Find an equation for the tangent lines to the hyperbola x^2-y^2 = 16 that pass through (2,-2).

Answer 1

I got the first part down. I'm just not sure how to find the equation of the line that goes through (2,-2) and touches the hyperbola

\[x^{2}+y^{2} = 16\]

\[\frac{ d }{ dx }x^{2}+\frac{ d }{ dx }y^{2} = 0 \]

\[2x+2y~\frac{ dy }{ dx } = 0 \]

\[\frac{ dy }{ dx } = \frac{ -2x }{ -2y }\]
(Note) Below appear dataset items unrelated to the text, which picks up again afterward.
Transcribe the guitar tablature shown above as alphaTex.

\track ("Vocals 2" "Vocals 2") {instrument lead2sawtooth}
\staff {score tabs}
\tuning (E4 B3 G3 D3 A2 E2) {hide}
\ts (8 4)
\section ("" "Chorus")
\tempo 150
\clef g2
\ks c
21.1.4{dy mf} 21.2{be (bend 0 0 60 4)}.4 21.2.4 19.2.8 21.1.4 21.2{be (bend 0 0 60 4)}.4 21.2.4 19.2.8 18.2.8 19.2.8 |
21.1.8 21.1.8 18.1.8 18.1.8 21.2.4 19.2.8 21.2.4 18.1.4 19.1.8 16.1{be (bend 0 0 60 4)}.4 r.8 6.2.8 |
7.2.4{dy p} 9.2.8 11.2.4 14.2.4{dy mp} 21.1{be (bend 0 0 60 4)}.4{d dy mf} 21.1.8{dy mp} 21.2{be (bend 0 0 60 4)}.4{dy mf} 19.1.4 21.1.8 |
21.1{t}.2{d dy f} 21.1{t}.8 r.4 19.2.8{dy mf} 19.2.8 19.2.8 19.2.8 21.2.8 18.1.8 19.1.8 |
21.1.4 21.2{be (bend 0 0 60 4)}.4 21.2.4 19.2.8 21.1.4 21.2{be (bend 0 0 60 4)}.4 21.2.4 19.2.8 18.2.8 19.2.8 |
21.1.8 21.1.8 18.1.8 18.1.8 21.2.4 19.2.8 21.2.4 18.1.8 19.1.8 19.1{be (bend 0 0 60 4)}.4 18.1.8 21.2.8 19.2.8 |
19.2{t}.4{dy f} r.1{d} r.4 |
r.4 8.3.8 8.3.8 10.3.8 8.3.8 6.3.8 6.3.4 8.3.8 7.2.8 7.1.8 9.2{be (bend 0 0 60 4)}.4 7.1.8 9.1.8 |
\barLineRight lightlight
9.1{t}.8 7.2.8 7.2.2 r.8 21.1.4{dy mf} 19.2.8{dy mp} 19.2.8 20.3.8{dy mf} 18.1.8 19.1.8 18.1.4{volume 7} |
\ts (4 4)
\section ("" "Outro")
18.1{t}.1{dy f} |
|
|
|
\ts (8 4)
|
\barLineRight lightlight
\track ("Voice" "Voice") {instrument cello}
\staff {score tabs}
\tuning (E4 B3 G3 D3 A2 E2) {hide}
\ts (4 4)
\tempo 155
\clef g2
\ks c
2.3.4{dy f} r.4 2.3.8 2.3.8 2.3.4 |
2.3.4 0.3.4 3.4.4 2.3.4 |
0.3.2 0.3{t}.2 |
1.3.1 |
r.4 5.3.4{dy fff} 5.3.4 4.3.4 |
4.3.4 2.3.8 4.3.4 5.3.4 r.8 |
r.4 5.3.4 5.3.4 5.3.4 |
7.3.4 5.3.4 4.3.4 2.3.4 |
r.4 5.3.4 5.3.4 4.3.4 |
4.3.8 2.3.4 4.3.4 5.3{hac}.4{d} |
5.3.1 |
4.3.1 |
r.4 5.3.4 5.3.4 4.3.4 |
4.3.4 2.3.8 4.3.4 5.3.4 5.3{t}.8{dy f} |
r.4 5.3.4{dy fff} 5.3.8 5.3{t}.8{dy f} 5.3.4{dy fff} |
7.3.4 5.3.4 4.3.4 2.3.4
\[\frac{ dy }{ dx } = \frac{ x }{ y }\]

Answer 2

how did you get the extra negative factor ?

Answer 3

err... wait.. sorry it was x^{2}-y^{2} = 16

Answer 4

ok lol the other thing was a circle anyways :p
that makes more sense

Answer 5

yeah, Like i don't know what to do after this.. it's saying something like find an equation for the tangent line that also passes through the point (2,-2)

Answer 6

so say the line goes through (a,f(a)) and (2,-2)
where (a,f(a)) is the point of tangent in question

Answer 7

yep following

Answer 8

\[a^2-(f(a))^2=16 \\ -(f(a))^2=16-a^2 \\ (f(a))^2=a^2-16 \\ f(a)= \pm \sqrt{a^2-16} \]
so we have two assumptions to make about f(a)
\[\text{ assume } f(a) >0 \\ \frac{dy}{dx}|_{(x,y)=(a,\sqrt{a^2-16})} =\frac{a}{\sqrt{a^2-16}} \\ \text{ but we also can find the slope of the line algebraically } \\ \text{ that is using } \frac{\sqrt{a^2-16}-(-2)}{a-2}\]

Answer 9

so we have an equation to solve

Answer 10

we will go back later and make the assumption y is negative

Answer 11

i mean f(a)

Answer 12

really ridiculous question: on the second line what happened to the negative sign?

Other question is this:

okay so you're saying that two points a and f(a) are on the circle.

and that we insert those points into the equation for a circle and then isolate to say find
one of the points?

Answer 13

hyperbola :p
also we are trying to find the point of tangency in question
a point of tangency will happen on the relation/function
so yes it is on the hyperbola

we are using the calculus definition of slope and using the algebraic definition of slope to solve for a

Answer 14

and one sec about the negative sign question

Answer 15

are you talking about going from 2nd to 3rd
or from 1st to 2nd?

Answer 16

1st to 2nd I subtract something on both sides
2nd to 3rd I multiplied both sides by -1

Answer 17

-(f(a))^{2} = 16-a^{2}

Answer 18

I'm going to draw a graph of what we are doing
I only drew one possible tangent line that contained (2,-2)
there looks like there is 3 more